Women who have chronically elevated blood sugars, something
common with diabetes, are more prone to an overgrowth of vaginal yeast. "If you notice vulvar itching that occupies your mind all day long with the feeling you need to scratch, with white particulate or chunky vaginal discharge, chances are you need to see your doctor and get that treated," says Klingman. But luckily, most yeast infections are easy to treat. With a course of antifungal medications prescribed by your doctor, your vaginal health will return.

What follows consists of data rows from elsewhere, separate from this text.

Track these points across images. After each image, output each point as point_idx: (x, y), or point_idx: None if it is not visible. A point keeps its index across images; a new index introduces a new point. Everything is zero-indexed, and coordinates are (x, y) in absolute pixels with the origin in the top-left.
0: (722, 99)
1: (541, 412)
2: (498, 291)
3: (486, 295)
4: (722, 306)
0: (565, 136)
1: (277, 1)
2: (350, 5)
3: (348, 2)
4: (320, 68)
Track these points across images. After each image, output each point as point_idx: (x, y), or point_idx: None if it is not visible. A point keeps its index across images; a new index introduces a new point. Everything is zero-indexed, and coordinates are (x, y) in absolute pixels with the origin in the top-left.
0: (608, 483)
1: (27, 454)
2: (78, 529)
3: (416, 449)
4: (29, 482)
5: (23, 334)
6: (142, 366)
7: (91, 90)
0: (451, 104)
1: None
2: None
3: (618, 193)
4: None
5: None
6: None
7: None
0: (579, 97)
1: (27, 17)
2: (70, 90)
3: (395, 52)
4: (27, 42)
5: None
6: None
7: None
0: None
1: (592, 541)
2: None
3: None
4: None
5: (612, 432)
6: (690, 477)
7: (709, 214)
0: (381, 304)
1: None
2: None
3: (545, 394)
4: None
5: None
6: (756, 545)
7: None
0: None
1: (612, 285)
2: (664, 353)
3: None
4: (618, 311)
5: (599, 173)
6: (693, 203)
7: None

It's important to protect your vagina when engaging in anal sex. If anal penetration is followed by vaginal penetration, it can spread bacteria. "[B]acteria that are found in our gastrointestinal tracts need to be kept away from the inside of the vagina," says Klingman. If engaging in anal sex, it may be a good idea to switch condoms or clean toys before any other types of play.
Tight-Fitting Or Wet Clothing
Your clothing choices can affect your vaginal health too. "Tight clothing does not allow your skin to breath, and moisture accumulates and yeast can grow," says Klingman. "Same is true for a wet bathing suit. Get out of that thing ASAP and into something dry."
Although antibiotics can help fight off an infection you may have, it can also reduce the number of healthy bacteria in the vagina. For that reason, it is important that antibiotics are only taken when you need to fight off an infection. "We need to be certain women are accurately and not overdiagosed with conditions they do not need antibiotics for," says Klingman. This way, we can better maintain vaginal health without undue risks.
Sleeping With Underwear On
What you wear to bed also matters when it comes to your health down there — you don't want to wear anything too restrictive. "Sleeping commando or without underwear gives your vagina a chance to breathe," says Klingman. "The less your vagina is exposed to damp or constricting clothing, the better. So, if you struggle with yeast infections in the past, consider this option and see if it helps."
Your Partner's Medication
Believe it or not, some medications can get excreted into semen, which can then affect your vaginal health. "One question which often gets missed in a medical history is asking the sexual partner what medications [they are] on,"
Michael Ingber, MD tells Bustle. "I have had women who come in with a 'semen allergy,' only to find out that it was not an allergy to semen, but actually to a medication that her partner was taking." So ask your partner if they are currently taking any medication to help prevent potential allergic reactions.
We all know that smoking is bad for your lungs, but it can also be destructive to your feminine health. According to research published in the journal
BMC Infectious Diseases, smoking cigarettes increases your risk of bacterial vaginosis, as smoking messes with your body's levels of natural bacteria.
Although your vagina is incredibly resilient, keeping an eye on your habits can help maintain good feminine health.